> [What to produce]
Your answer should be the lines below from the one holding "processes. But to" through the one holding "1701 Ave E, Billings, MT 59102", copied exactly and with nothing else.

> [Listed entries]

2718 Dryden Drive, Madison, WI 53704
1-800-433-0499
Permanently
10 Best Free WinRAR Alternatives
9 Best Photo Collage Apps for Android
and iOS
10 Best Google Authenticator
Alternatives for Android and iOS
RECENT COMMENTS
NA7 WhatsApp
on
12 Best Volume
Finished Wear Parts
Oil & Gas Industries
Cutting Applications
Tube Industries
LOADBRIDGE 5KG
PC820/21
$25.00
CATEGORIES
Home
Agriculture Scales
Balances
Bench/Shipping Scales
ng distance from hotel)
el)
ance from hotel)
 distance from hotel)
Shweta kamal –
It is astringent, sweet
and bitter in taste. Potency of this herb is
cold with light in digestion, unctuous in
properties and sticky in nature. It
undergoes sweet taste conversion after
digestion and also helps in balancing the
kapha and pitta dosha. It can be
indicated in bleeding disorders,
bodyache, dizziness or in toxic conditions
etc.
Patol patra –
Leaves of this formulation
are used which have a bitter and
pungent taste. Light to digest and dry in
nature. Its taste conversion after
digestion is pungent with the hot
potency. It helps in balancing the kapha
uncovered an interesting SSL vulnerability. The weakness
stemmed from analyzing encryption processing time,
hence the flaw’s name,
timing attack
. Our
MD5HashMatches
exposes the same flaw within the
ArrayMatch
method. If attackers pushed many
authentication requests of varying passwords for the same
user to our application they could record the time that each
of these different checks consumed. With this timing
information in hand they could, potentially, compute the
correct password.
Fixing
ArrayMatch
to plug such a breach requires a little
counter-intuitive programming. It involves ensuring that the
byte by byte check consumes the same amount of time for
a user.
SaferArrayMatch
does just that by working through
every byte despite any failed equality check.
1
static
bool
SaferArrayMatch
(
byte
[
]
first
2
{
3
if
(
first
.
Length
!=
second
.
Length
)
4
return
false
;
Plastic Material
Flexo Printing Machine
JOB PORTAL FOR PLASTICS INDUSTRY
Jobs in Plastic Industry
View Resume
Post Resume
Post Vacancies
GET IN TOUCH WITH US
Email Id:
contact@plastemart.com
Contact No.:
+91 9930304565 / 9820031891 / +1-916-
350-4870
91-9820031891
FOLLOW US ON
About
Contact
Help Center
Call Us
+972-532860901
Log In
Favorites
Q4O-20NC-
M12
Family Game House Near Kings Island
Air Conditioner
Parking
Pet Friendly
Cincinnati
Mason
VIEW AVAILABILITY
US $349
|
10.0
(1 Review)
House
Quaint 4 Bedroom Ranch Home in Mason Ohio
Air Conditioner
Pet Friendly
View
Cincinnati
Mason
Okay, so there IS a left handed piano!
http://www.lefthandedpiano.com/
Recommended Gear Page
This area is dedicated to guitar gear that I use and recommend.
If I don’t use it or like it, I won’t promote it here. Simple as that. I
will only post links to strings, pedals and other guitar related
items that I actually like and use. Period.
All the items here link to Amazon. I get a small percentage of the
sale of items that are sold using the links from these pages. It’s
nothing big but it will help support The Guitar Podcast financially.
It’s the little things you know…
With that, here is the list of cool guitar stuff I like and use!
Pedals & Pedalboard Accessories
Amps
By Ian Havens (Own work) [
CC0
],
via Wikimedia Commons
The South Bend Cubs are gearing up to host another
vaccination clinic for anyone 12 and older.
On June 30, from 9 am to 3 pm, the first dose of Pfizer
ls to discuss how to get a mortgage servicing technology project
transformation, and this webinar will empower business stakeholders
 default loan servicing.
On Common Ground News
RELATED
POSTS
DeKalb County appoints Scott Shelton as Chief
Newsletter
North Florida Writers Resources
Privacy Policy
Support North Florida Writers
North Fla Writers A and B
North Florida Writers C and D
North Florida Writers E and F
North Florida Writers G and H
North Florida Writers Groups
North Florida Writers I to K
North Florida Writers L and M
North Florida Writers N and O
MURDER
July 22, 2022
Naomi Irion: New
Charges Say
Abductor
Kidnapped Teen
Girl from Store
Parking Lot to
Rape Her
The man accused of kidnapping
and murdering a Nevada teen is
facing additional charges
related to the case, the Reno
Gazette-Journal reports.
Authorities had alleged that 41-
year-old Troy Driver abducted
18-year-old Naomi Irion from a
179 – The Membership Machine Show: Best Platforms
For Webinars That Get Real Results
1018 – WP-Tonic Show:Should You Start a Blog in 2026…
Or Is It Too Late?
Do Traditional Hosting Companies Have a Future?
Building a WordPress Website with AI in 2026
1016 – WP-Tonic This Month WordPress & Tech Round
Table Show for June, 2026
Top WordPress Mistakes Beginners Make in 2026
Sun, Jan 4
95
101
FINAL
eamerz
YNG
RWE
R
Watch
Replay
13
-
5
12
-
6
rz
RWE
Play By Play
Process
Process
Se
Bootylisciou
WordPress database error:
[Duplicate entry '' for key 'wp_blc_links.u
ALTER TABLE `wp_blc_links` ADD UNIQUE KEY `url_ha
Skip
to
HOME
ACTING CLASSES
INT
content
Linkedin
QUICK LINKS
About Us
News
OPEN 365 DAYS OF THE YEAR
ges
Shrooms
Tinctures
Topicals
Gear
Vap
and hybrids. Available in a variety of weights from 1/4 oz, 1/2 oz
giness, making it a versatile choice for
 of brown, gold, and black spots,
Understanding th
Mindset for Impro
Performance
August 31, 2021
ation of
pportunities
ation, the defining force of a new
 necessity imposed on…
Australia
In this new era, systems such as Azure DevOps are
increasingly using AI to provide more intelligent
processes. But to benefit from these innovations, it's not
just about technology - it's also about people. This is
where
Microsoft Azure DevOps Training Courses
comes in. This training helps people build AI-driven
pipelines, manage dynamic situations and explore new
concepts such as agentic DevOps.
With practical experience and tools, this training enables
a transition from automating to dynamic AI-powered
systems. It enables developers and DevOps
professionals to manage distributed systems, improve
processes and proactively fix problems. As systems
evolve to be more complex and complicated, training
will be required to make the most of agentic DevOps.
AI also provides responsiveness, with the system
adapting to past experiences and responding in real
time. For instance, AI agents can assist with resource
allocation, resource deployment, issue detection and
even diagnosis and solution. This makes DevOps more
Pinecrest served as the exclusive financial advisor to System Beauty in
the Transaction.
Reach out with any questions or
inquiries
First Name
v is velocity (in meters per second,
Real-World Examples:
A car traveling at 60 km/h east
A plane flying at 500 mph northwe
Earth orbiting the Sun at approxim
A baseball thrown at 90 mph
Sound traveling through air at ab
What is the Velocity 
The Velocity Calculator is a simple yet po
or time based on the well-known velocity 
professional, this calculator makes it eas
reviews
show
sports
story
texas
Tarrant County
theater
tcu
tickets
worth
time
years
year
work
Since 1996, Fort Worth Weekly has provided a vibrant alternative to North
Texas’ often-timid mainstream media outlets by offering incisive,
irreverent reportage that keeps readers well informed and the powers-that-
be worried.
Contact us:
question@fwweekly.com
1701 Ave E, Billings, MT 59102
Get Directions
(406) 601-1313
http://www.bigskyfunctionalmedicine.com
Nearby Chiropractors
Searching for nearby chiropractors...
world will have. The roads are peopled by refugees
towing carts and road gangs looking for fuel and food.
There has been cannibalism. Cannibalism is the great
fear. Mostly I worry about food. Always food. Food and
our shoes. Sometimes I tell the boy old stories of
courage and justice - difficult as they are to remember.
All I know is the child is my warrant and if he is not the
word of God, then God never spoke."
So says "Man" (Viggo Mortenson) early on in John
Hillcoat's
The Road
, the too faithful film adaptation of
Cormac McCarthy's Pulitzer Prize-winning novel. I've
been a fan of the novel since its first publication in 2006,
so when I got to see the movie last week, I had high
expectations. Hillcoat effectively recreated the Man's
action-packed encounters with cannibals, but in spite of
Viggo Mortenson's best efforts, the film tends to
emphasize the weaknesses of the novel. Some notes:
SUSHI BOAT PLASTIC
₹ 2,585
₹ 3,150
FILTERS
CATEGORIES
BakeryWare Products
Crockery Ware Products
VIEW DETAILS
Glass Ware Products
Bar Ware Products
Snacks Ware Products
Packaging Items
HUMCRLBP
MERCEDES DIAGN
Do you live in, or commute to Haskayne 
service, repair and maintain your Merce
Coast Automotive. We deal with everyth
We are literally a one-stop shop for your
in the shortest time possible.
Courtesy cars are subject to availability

> [Response to this task]
processes. But to benefit from these innovations, it's not
just about technology - it's also about people. This is
where
Microsoft Azure DevOps Training Courses
comes in. This training helps people build AI-driven
pipelines, manage dynamic situations and explore new
concepts such as agentic DevOps.
With practical experience and tools, this training enables
a transition from automating to dynamic AI-powered
systems. It enables developers and DevOps
professionals to manage distributed systems, improve
processes and proactively fix problems. As systems
evolve to be more complex and complicated, training
will be required to make the most of agentic DevOps.
AI also provides responsiveness, with the system
adapting to past experiences and responding in real
time. For instance, AI agents can assist with resource
allocation, resource deployment, issue detection and
even diagnosis and solution. This makes DevOps more
Pinecrest served as the exclusive financial advisor to System Beauty in
the Transaction.
Reach out with any questions or
inquiries
First Name
v is velocity (in meters per second,
Real-World Examples:
A car traveling at 60 km/h east
A plane flying at 500 mph northwe
Earth orbiting the Sun at approxim
A baseball thrown at 90 mph
Sound traveling through air at ab
What is the Velocity 
The Velocity Calculator is a simple yet po
or time based on the well-known velocity 
professional, this calculator makes it eas
reviews
show
sports
story
texas
Tarrant County
theater
tcu
tickets
worth
time
years
year
work
Since 1996, Fort Worth Weekly has provided a vibrant alternative to North
Texas’ often-timid mainstream media outlets by offering incisive,
irreverent reportage that keeps readers well informed and the powers-that-
be worried.
Contact us:
question@fwweekly.com
1701 Ave E, Billings, MT 59102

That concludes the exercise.